Consignes |
(1) Restituez mot pour mot le passage de l'article sur le blocus de Gaza qui commence aux mots « Quelques jours après » et se termine après « israélien depuis 2007. ».
(2) D'après l'article sur le blocus de Gaza, depuis quelle année la bande de Gaza est-elle sous blocus israélien ?
(3) Poursuivez l'article sur le blocus de Gaza en reprenant juste après sa dernière phrase.

Extrait de la page |
------------------------------------------------------------------------

Quelques jours après l’offensive du Hamas, le gouvernement israélien a mis à exécution sa menace d’imposer un blocus total à la bande de Gaza. Le scénario d’une catastrophe humanitaire que subit une population de 2,3 millions, privée désormais d’eau et d’électricité, se précise.
« Pas d’électricité, pas d’eau, pas de gaz », telle était la réponse du ministre de la Défense israélien, Yoav Gallant, à l’invasion du Hamas qui a fait 1200 morts en Israël selon le dernier bilan. Dans la foulée, il a également annoncé lundi dernier un « siège total » de la bande de Gaza, un territoire densément peuplé et rongé par la pauvreté dont 70 % des habitants de moins de 30 ans est au chômage. De surcroit, sous blocus israélien depuis 2007.
Gaza dans le noir
Conséquences immédiates des mesures punitives imposées par l’Etat hébreux à 2,3 millions de Gazaouis vivant sur une bande de terre de 41 km de long pour une largeur de 6 à 12 kilomètres et qui subissent de plein fouet les foudres de l’occupant israélien : l’électricité est totalement coupée à Gaza. La seule centrale électrique de l’enclave s’est arrêtée faute de carburant venant d’Israël pour l’alimenter. Sachant que l’enclave palestinienne dispose d’une seule centrale électrique opérationnelle fonctionnant au fioul, carburant provenant également d’Israël. Plus de réfrigérateurs qui fonctionnent, pas de recharge pour les téléphones, plus de téléviseurs. Le noir total.

------------------------------------------------------------------------

(Entrées de données)
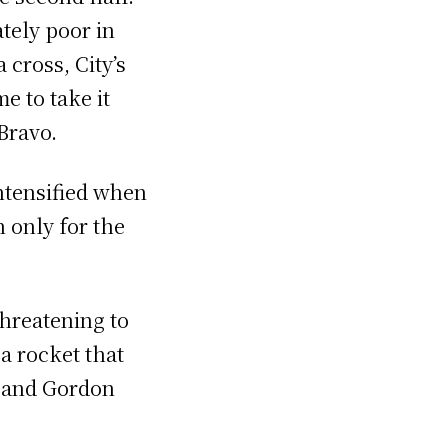
ately poor in
 cross, City’s
e to take it
Bravo.
ntensified when
 only for the
threatening to
a rocket that
o and Gordon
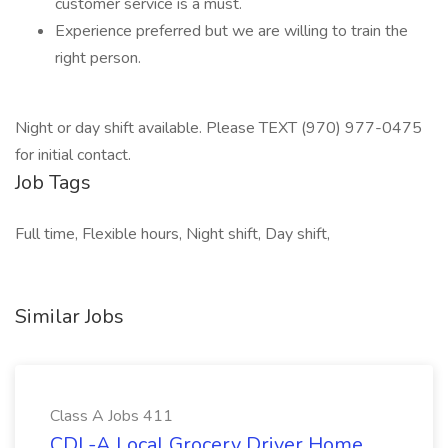
customer service is a must.
Experience preferred but we are willing to train the
right person.
Night or day shift available. Please TEXT (970) 977-0475
for initial contact.
Job Tags
Full time, Flexible hours, Night shift, Day shift,
Similar Jobs
Class A Jobs 411
CDL-A Local Grocery Driver Home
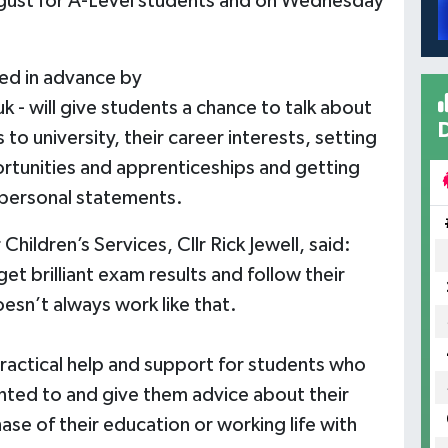
gust for A-Level students and on Wednesday
ed in advance by
uk
- will give students a chance to talk about
 to university, their career interests, setting
portunities and apprenticeships and getting
 personal statements.
hildren’s Services, Cllr Rick Jewell, said:
t brilliant exam results and follow their
oesn’t always work like that.
ractical help and support for students who
nted to and give them advice about their
ase of their education or working life with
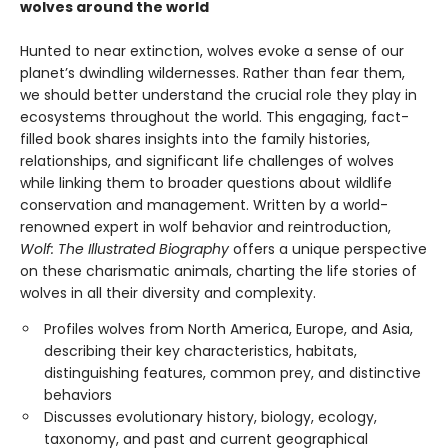
wolves around the world
Hunted to near extinction, wolves evoke a sense of our
planet’s dwindling wildernesses. Rather than fear them,
we should better understand the crucial role they play in
ecosystems throughout the world. This engaging, fact-
filled book shares insights into the family histories,
relationships, and significant life challenges of wolves
while linking them to broader questions about wildlife
conservation and management. Written by a world-
renowned expert in wolf behavior and reintroduction,
Wolf: The Illustrated Biography
offers a unique perspective
on these charismatic animals, charting the life stories of
wolves in all their diversity and complexity.
Profiles wolves from North America, Europe, and Asia,
describing their key characteristics, habitats,
distinguishing features, common prey, and distinctive
behaviors
Discusses evolutionary history, biology, ecology,
taxonomy, and past and current geographical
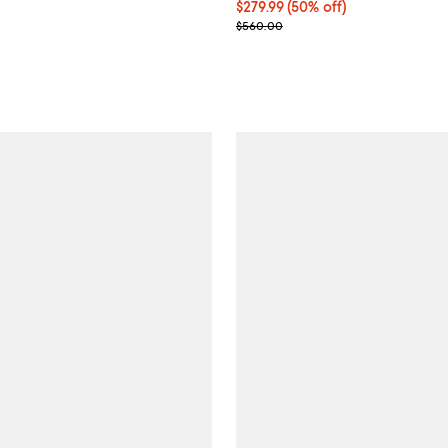
$729.00; ;
Current price $279.99; 50% off;
$279.99
(50% off)
Previous price $560.00
$560.00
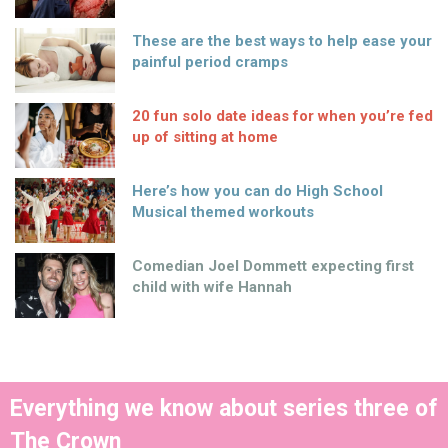
These are the best ways to help ease your
painful period cramps
20 fun solo date ideas for when you’re fed
up of sitting at home
Here’s how you can do High School
Musical themed workouts
Comedian Joel Dommett expecting first
child with wife Hannah
Everything we know about series three of
The Crown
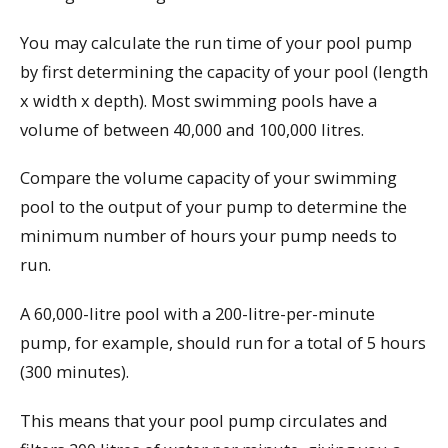
You may calculate the run time of your pool pump
by first determining the capacity of your pool (length
x width x depth). Most swimming pools have a
volume of between 40,000 and 100,000 litres.
Compare the volume capacity of your swimming
pool to the output of your pump to determine the
minimum number of hours your pump needs to
run.
A 60,000-litre pool with a 200-litre-per-minute
pump, for example, should run for a total of 5 hours
(300 minutes).
This means that your pool pump circulates and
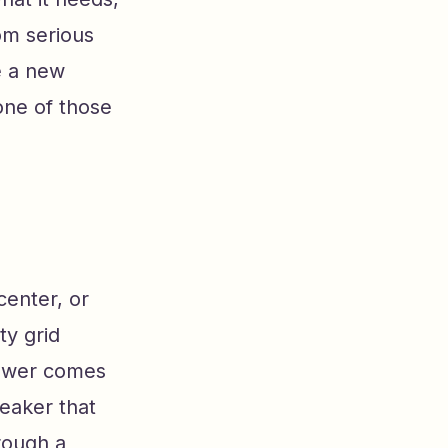
om serious
e a new
one of those
center, or
ty grid
 Power comes
eaker that
rough a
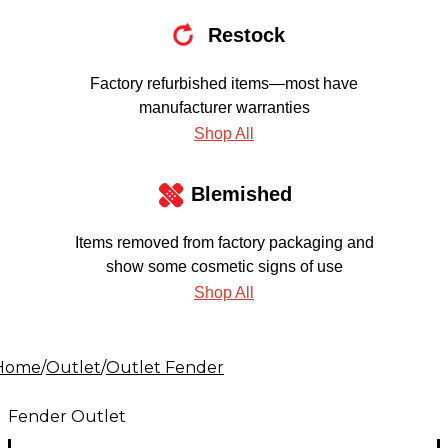
Restock
Factory refurbished items—most have
manufacturer warranties
Shop All
Blemished
Items removed from factory packaging and
show some cosmetic signs of use
Shop All
Home
/
Outlet
/
Outlet Fender
Fender Outlet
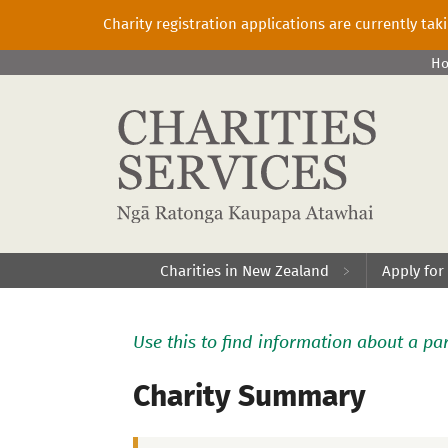
Charity registration applications are currently ta
H
Charities in New Zealand
Apply for
Use this to find information about a par
Charity Summary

------------------------------------------------------------------------

Réponses |
(1)
Quelques jours après l’offensive du Hamas, le gouvernement israélien a mis à exécution sa menace d’imposer un blocus total à la bande de Gaza. Le scénario d’une catastrophe humanitaire que subit une population de 2,3 millions, privée désormais d’eau et d’électricité, se précise.
« Pas d’électricité, pas d’eau, pas de gaz », telle était la réponse du ministre de la Défense israélien, Yoav Gallant, à l’invasion du Hamas qui a fait 1200 morts en Israël selon le dernier bilan. Dans la foulée, il a également annoncé lundi dernier un « siège total » de la bande de Gaza, un territoire densément peuplé et rongé par la pauvreté dont 70 % des habitants de moins de 30 ans est au chômage. De surcroit, sous blocus israélien depuis 2007.

(2) Depuis 2007.

(3)
Ironie du sort. L’enclave palestinienne aurait pu être autonome en énergie car d’importants gisements de gaz ont été découverts il y a une vingtaine d’années le long de la bande de Gaza. Mais les accords d’exploitation en pourparlers avec l’Egypte sont bloqués par l’Etat hébreu, qui lui-même exporte son gaz via l’Egypte.
Les hôpitaux saturés
Mais ces « désagréments » quotidiens- les habitants de Gaza subissent déjà des coupures de courant quotidiennes depuis des années et ne bénéficient que d’une dizaine d’heures d’électricité par jour- ne sont rien en comparaison avec la situation qui prévaut dans les hôpitaux de Gaza. Lesquels, faute de carburant, doivent désormais recourir à des générateurs d’urgence, très onéreux et introuvables sur le marché. Comble de malheur, tous les hôpitaux de Gaza, sans exception, sont débordés à cause de milliers de blessés liés aux bombardements israéliens massifs et indiscriminés.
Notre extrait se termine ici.